Page last updated at 10:07 GMT, Monday, 25 January 2010

Spending cuts 'could hit affordable housing'

One million new affordable homes are planned to be built by 2020

The number of planned affordable homes built over the next 10 years could be halved by government spending cuts, a housing campaign group has warned.

The government has promised three million new homes by 2020 - a third "affordable" below market rates.

The National Housing Federation said pre-Budget report figures suggested the housing budget could be cut by 17.98%.

Housing minister John Healey said the government had demonstrated a long-term commitment to affordable housing.

'Kill dreams'

The National Housing Federation (NHF) warned 556,000 affordable homes - which are categorised as more expensive than council properties but priced below market rates - would not be built, affecting 278,000 jobs.

It said 1.25 million people would join the record 4.5 million people on waiting lists for affordable housing if the target of one million homes was not met by 2020.

This government continues to demonstrate our long-term commitment to affordable housing
John Healey
Housing minister

The federation called for housing budgets to be protected in similar fashion to services such as health and education.

Chief executive David Orr said: "A swingeing cut of 17.98% to the budget for new affordable homes would deepen the national housing crisis and lead to the loss of thousands of jobs and apprenticeships.

"Reducing the number of new homes by such a huge degree would kill off the dreams of more than a million people in desperate need of decent, affordable housing, leaving many to live in cramped, unsuitable conditions for a generation.
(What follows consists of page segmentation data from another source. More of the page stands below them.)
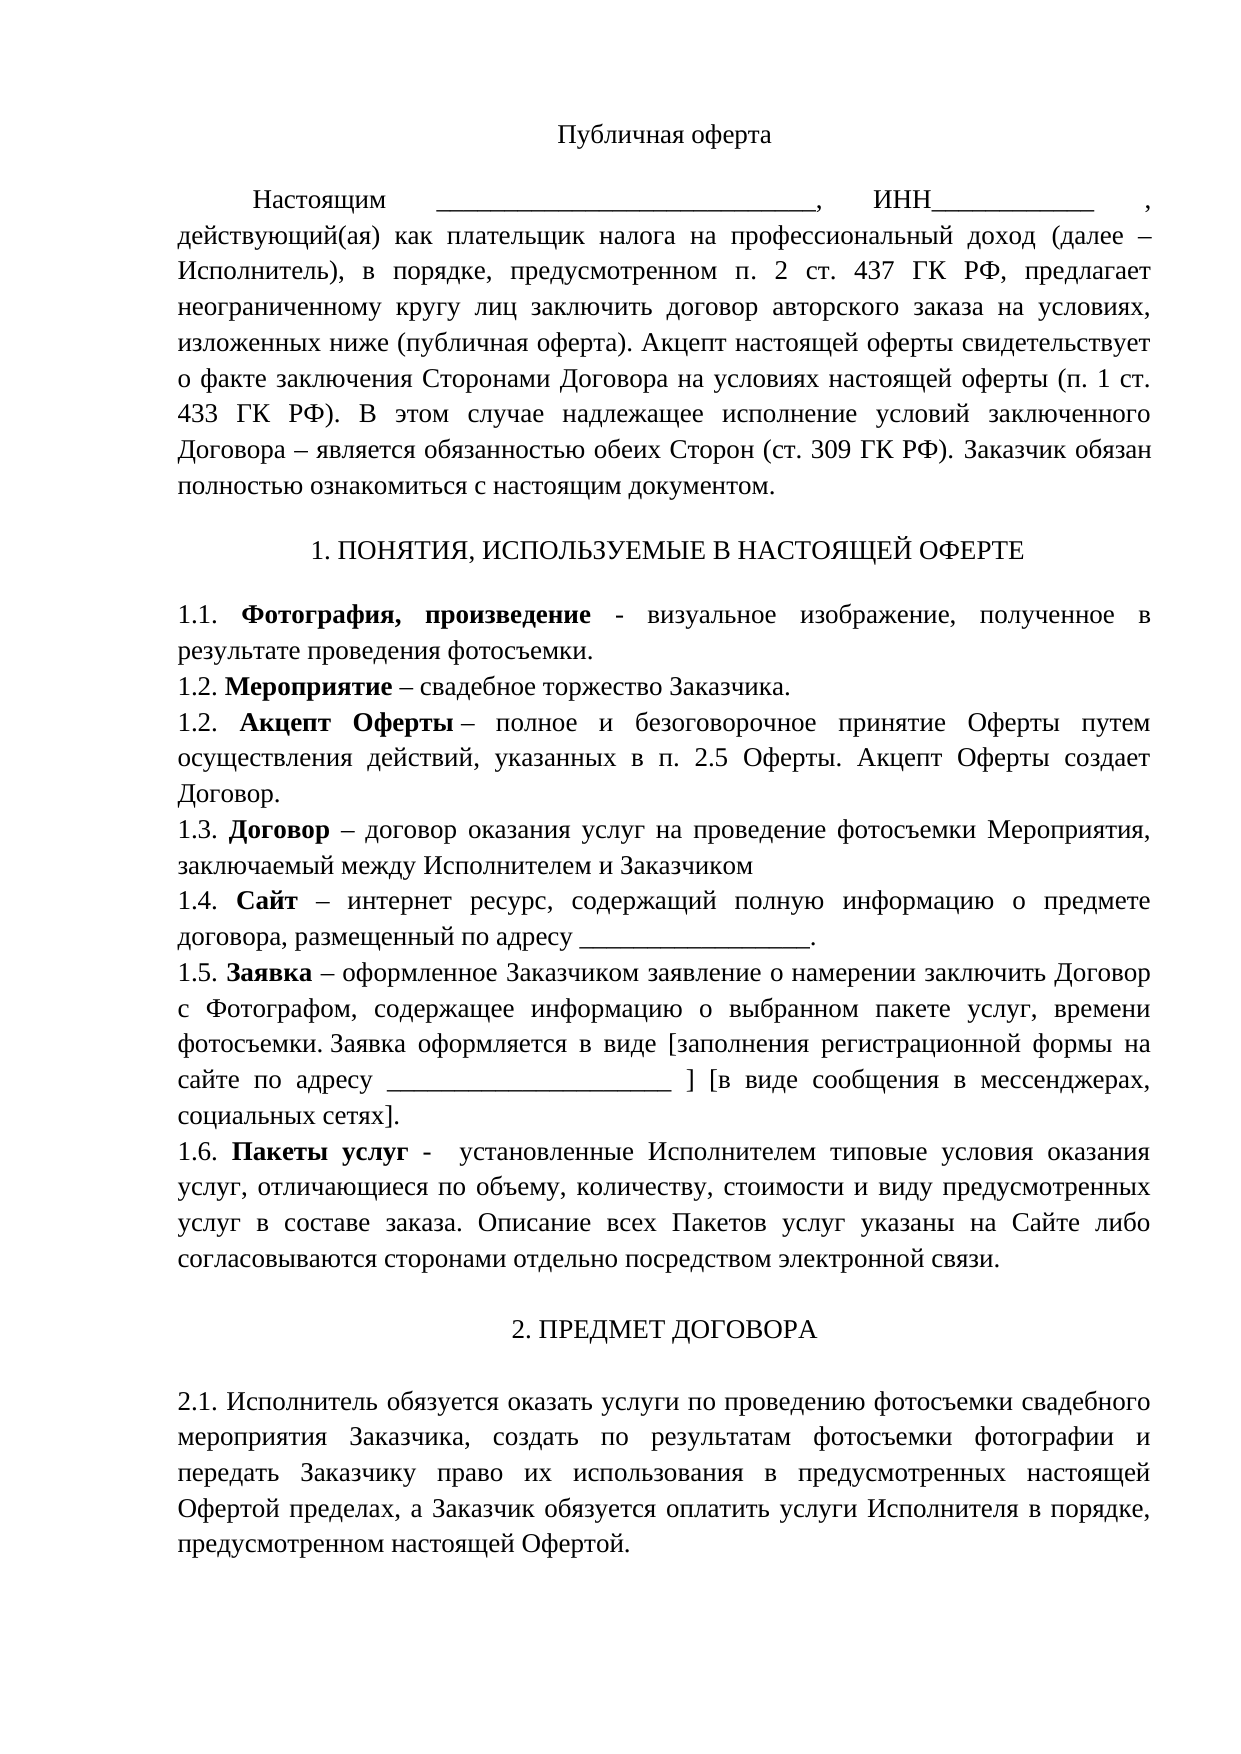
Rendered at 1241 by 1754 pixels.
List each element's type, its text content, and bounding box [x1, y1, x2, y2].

text 2. ПРЕДМЕТ ДОГОВОРА [177, 1313, 1152, 1344]
text Настоящим ____________________________, ИНН____________ , действующий(ая) как плательщик налога на профессиональный доход (далее – Исполнитель), в порядке, предусмотренном п. 2 ст. 437 ГК РФ, предлагает неограниченному кругу лиц заключить договор авторского заказа на условиях, изложенных ниже (публичная оферта). Акцепт настоящей оферты свидетельствует о факте заключения Сторонами Договора на условиях настоящей оферты (п. 1 ст. 433 ГК РФ). В этом случае надлежащее исполнение условий заключенного Договора – является обязанностью обеих Сторон (ст. 309 ГК РФ). Заказчик обязан полностью ознакомиться с настоящим документом. [177, 250, 1152, 500]
text 1.4. Сайт – интернет ресурс, содержащий полную информацию о предмете договора, размещенный по адресу _________________. [177, 884, 1152, 951]
text 1.6. Пакеты услуг - установленные Исполнителем типовые условия оказания услуг, отличающиеся по объему, количеству, стоимости и виду предусмотренных услуг в составе заказа. Описание всех Пакетов услуг указаны на Сайте либо согласовываются сторонами отдельно посредством электронной связи. [177, 1134, 1152, 1273]
text 1.2. Акцепт Оферты – полное и безоговорочное принятие Оферты путем осуществления действий, указанных в п. 2.5 Оферты. Акцепт Оферты создает Договор. [177, 706, 1152, 808]
text 1.1. Фотография, произведение - визуальное изображение, полученное в результате проведения фотосъемки. [177, 599, 1152, 666]
text 1. ПОНЯТИЯ, ИСПОЛЬЗУЕМЫЕ В НАСТОЯЩЕЙ ОФЕРТЕ [177, 534, 1152, 565]
text 1.2. Мероприятие – свадебное торжество Заказчика. [177, 670, 1152, 701]
text Публичная оферта [177, 118, 1152, 149]
text 1.5. Заявка – оформленное Заказчиком заявление о намерении заключить Договор с Фотографом, содержащее информацию о выбранном пакете услуг, времени фотосъемки. Заявка оформляется в виде [заполнения регистрационной формы на сайте по адресу _____________________ ] [в виде сообщения в мессенджерах, социальных сетях]. [177, 956, 1152, 1130]
text 2.1. Исполнитель обязуется оказать услуги по проведению фотосъемки свадебного мероприятия Заказчика, создать по результатам фотосъемки фотографии и передать Заказчику право их использования в предусмотренных настоящей Офертой пределах, а Заказчик обязуется оплатить услуги Исполнителя в порядке, предусмотренном настоящей Офертой. [177, 1385, 1152, 1559]
text Настоящим ____________________________, ИНН____________ , действующий(ая) как плательщик налога на профессиональный доход (далее – Исполнитель), в порядке, предусмотренном п. 2 ст. 437 ГК РФ, предлагает неограниченному кругу лиц заключить договор авторского заказа на условиях, изложенных ниже (публичная оферта). Акцепт настоящей оферты свидетельствует о факте заключения Сторонами Договора на условиях настоящей оферты (п. 1 ст. 433 ГК РФ). В этом случае надлежащее исполнение условий заключенного Договора – является обязанностью обеих Сторон (ст. 309 ГК РФ). Заказчик обязан полностью ознакомиться с настоящим документом. [177, 183, 1152, 219]
text 1.3. Договор – договор оказания услуг на проведение фотосъемки Мероприятия, заключаемый между Исполнителем и Заказчиком [177, 813, 1152, 880]
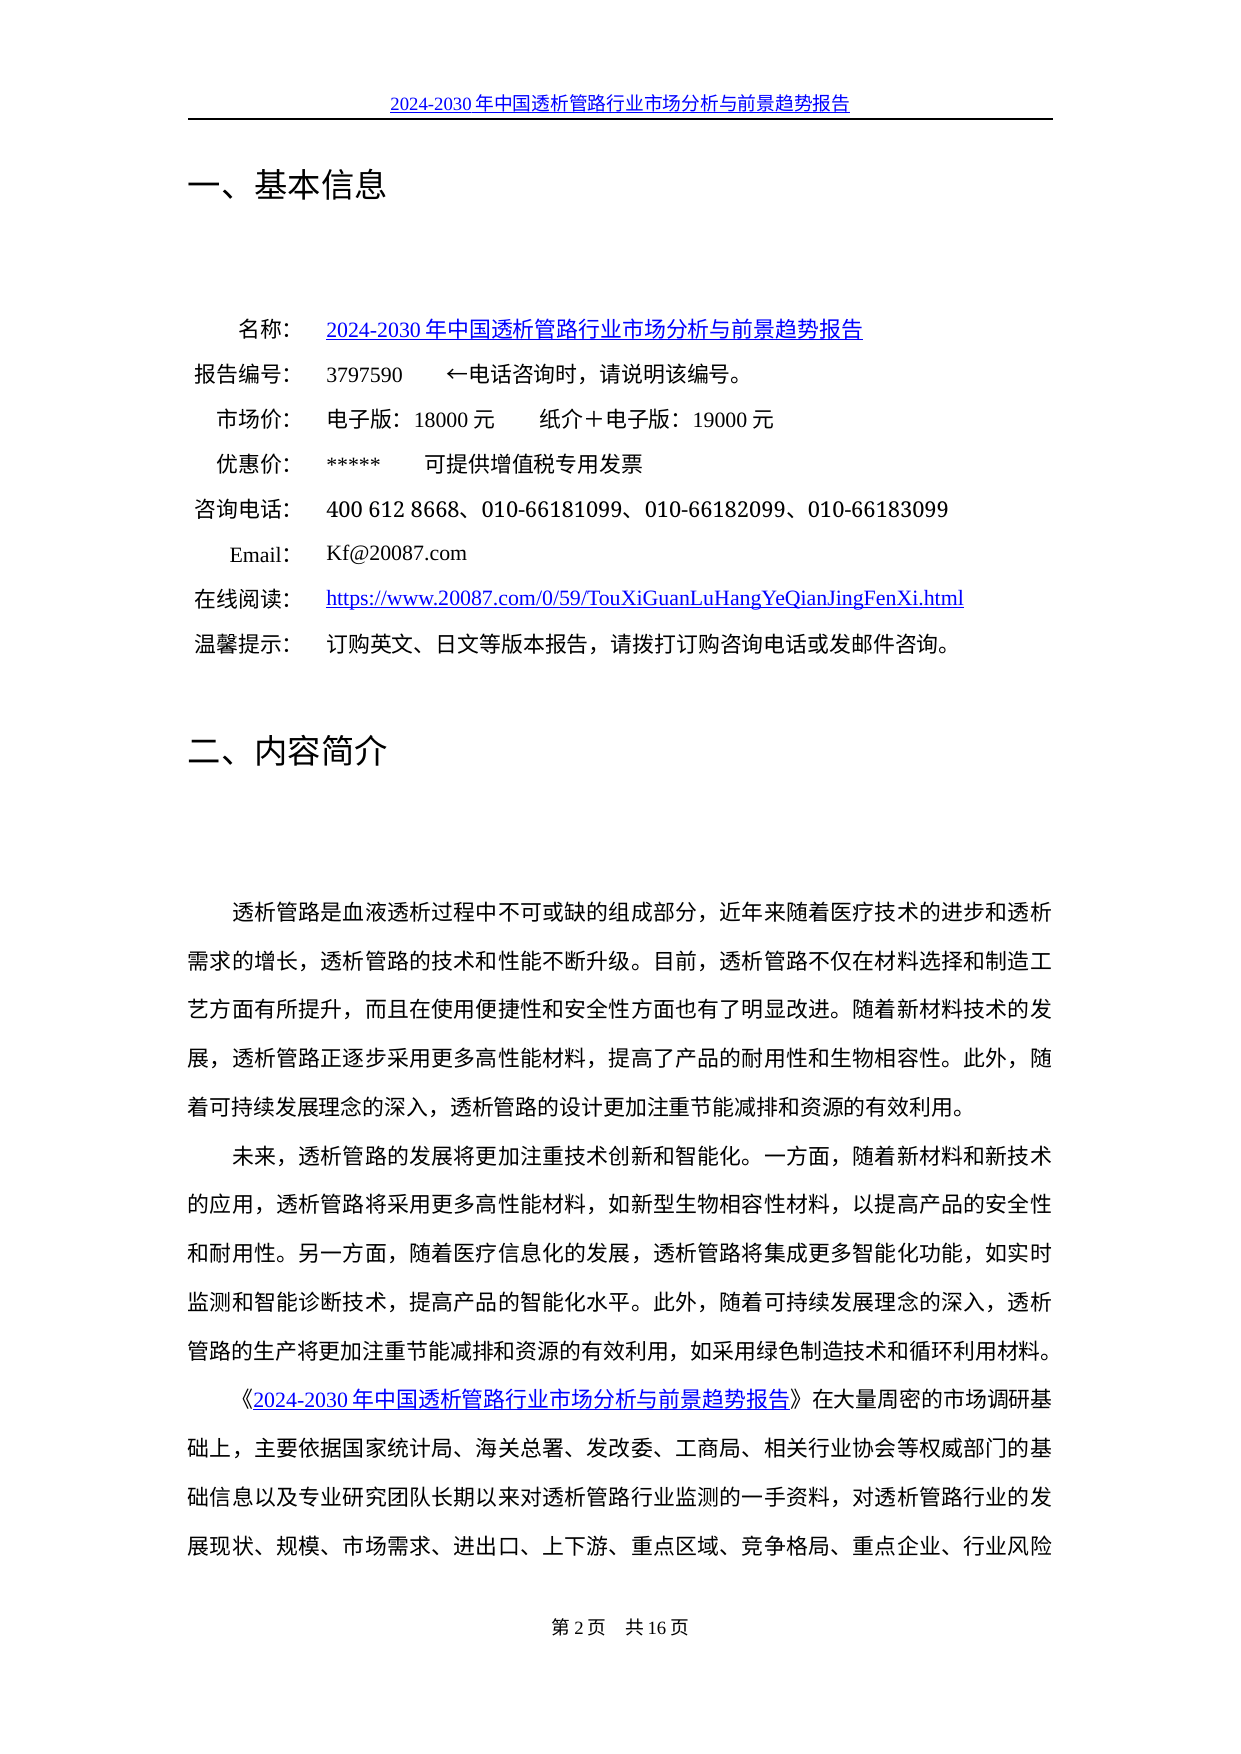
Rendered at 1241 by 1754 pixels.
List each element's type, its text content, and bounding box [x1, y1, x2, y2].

table_cell 电子版：18000 元 纸介＋电子版：19000 元 [315, 402, 1073, 447]
table_cell 在线阅读： [167, 582, 315, 627]
table_cell 3797590 ←电话咨询时，请说明该编号。 [315, 357, 1073, 402]
table_cell 400 612 8668、010-66181099、010-66182099、010-66183099 [315, 492, 1073, 537]
table_header 2024-2030年中国透析管路行业市场分析与前景趋势报告 [315, 312, 1073, 357]
table_cell 温馨提示： [167, 627, 315, 672]
table_cell Kf@20087.com [315, 537, 1073, 582]
table_cell 市场价： [167, 402, 315, 447]
table_cell 优惠价： [167, 447, 315, 492]
title 一、基本信息 [187, 150, 1053, 215]
table_cell Email： [167, 537, 315, 582]
table_cell 订购英文、日文等版本报告，请拨打订购咨询电话或发邮件咨询。 [315, 627, 1073, 672]
table_header 名称： [167, 312, 315, 357]
table_cell ***** 可提供增值税专用发票 [315, 447, 1073, 492]
table_cell [315, 582, 1073, 627]
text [187, 894, 1053, 1561]
table_cell 报告编号： [167, 357, 315, 402]
table_cell 咨询电话： [167, 492, 315, 537]
title 二、内容简介 [187, 717, 1053, 782]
"As bad housing is closely linked to poor health, poor educational attainment and higher crime rates, ministers should give funding for the house building programme the same untouchable status as health, education and policing, and protect it from the coming savage cuts."

'Support for buyers'

Mr Healey said while the NHF was right to lobby government, it was in danger of "missing the bigger political picture".

"Of course the public finances are tight but this government continues to demonstrate our long-term commitment to affordable housing, whether through the extra £1.5bn investment of the Housing Pledge or the pre-Budget report's boosting of support for first-time buyers," he said.

"The Tories not only opposed us, they also proposed a £1bn cut in last year's housing budget that would have seen 9,000 fewer homes built and the loss of many jobs in the construction industry.

"Taking this as a clear indication of Tory priorities, the NHF would do well to consider the threat a Cameron government would pose to affordable housing," he said.

Shadow housing minister Grant Shapps said no previous government had a worse record of affordable house building than "this fag-end Labour administration".

"As a result there are nearly twice as many families languishing on the social housing waiting list than when Labour came to power," he said.

"With this appalling housing record, no one should take lectures from Labour housing ministers who seem to come and go faster than most people have hot dinners," he said.

The NHF based its figures on analysis of the pre-Budget report by the Institute for Fiscal Studies.